### PASSAGE TO READ
Immune stimulation and cell uptake experiments were performed on murine CD8+ T cells. Results showed that CD8+ T cells exhibited significantly higher LAG-3 expression after stimulation than resting groups (P < 0.01) (Fig. 1B), as detected by flow cytometry. Consistently, stimulation-activated CD8+ T cells exhibited higher [68Ga]Ga-NOTA-C25 uptake than resting groups, and the uptake in activated groups could be specifically blocked by coincubation with nonradiolabeled C25 peptide and αLAG-3 (P < 0.0001) (Fig. 1C). However, there was no significant difference in cell uptake of [68Ga]Ga-NOTA-scrambled C25 among activated, resting, and blocked groups of immune cells, corroborating the specificity of [68Ga]Ga-NOTA-C25 for LAG-3 (Suppl. Fig. 3).

### PROVIDED RECORDS
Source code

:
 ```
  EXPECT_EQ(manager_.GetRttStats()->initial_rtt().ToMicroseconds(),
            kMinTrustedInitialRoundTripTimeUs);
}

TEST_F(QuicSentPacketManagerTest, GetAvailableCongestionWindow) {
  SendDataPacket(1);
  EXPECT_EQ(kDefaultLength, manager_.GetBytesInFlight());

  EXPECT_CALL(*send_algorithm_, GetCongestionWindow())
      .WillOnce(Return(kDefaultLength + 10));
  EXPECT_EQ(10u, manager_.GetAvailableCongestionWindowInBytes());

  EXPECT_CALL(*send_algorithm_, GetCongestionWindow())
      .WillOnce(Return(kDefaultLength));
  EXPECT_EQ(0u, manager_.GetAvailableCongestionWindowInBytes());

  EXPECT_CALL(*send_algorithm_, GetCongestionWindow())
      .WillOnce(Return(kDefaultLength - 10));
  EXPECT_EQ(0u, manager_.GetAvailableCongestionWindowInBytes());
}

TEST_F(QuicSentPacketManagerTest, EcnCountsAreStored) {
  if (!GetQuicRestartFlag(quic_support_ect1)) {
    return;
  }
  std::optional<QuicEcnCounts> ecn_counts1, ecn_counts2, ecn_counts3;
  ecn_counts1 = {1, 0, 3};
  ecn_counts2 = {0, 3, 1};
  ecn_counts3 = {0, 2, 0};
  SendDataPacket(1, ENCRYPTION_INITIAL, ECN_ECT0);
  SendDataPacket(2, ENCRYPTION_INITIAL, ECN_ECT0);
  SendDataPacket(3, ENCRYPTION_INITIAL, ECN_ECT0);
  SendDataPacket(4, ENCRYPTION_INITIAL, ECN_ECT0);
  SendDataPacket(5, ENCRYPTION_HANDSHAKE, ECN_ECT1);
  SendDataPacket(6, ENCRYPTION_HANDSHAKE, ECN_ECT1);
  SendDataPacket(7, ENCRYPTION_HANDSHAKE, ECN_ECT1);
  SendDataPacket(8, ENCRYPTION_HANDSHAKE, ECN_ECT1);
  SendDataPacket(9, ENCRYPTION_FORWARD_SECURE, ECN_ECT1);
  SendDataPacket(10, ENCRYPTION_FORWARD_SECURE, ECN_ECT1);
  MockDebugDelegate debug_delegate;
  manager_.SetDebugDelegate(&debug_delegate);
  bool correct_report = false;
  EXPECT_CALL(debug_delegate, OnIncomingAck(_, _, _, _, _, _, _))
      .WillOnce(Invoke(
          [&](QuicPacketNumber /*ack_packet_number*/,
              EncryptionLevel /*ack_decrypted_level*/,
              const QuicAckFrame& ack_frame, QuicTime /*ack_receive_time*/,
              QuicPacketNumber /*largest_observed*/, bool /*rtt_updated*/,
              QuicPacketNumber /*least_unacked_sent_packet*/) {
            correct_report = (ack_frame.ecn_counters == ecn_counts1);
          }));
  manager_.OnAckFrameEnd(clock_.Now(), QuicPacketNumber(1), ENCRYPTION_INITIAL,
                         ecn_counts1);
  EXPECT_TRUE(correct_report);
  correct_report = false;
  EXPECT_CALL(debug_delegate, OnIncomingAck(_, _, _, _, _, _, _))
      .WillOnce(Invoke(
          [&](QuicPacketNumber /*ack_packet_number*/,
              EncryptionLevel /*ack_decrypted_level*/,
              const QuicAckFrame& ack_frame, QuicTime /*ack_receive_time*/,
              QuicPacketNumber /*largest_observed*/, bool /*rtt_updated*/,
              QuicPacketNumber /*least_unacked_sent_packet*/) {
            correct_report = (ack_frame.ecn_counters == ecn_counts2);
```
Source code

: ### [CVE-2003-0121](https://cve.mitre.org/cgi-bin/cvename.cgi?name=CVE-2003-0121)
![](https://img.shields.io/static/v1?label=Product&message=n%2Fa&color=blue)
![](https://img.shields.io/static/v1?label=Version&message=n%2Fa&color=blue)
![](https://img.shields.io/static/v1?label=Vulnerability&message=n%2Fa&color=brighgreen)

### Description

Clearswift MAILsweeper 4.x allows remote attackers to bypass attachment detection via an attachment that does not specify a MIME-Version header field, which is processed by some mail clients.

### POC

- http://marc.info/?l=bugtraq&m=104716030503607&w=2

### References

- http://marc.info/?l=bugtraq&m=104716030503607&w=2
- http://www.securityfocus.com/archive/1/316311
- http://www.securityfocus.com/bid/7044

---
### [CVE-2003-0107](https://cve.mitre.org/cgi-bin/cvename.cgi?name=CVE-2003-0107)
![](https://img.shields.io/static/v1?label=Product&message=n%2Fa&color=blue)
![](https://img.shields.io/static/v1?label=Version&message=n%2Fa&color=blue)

### EXERCISE REQUIREMENTS
A. In the passage on LAG-3 and murine CD8+ T cells, what method detected the higher LAG-3 expression after stimulation?
B. Go on with the passage on LAG-3 and murine CD8+ T cells, starting after its final sentence.

### RESULTS
A. Flow cytometry.

B.
Imaging LAG-3+ TILs In Vivo by [68Ga]Ga-NOTA-C25 PET

[68Ga]Ga-NOTA-C25 PET was used to detect LAG-3+ TILs in vivo in CMT-167, KLN-205, and LLC tumor models. Representative PET/CT images and quantitative analysis are showed in Figure 2. [68Ga]Ga-NOTA-C25 could reach whole-body distribution as early as 30 min after injection and showed “fast-in” and “fast out” trends, with gradually reduced uptake over time in all tumors. Tumor uptake of [68Ga]Ga-NOTA-C25 was highest in KLN-205 tumors, moderate in CMT-167 tumors, and at baseline levels in LLC tumors, with similar trends in tumor/muscle ratios. Blocking PET with nonradiolabeled C25 showed that the tumor uptake and tumor/muscle ratio could both be significantly decreased in CMT-167 and KLN-205 tumor models; however, a greater impact of blocking was observed in the latter. Biodistribution (Suppl. Fig. 4; Suppl. Fig. 5; Suppl. Table 1) showed consistent trends and confirmed the PET results. Differences in [68Ga]Ga-NOTA-C25 distribution among CMT-167, KLN-205, and LLC tumors demonstrated the potential of LAG-3 PET in detecting tumor immune microenvironment heterogeneity.

FIGURE 2.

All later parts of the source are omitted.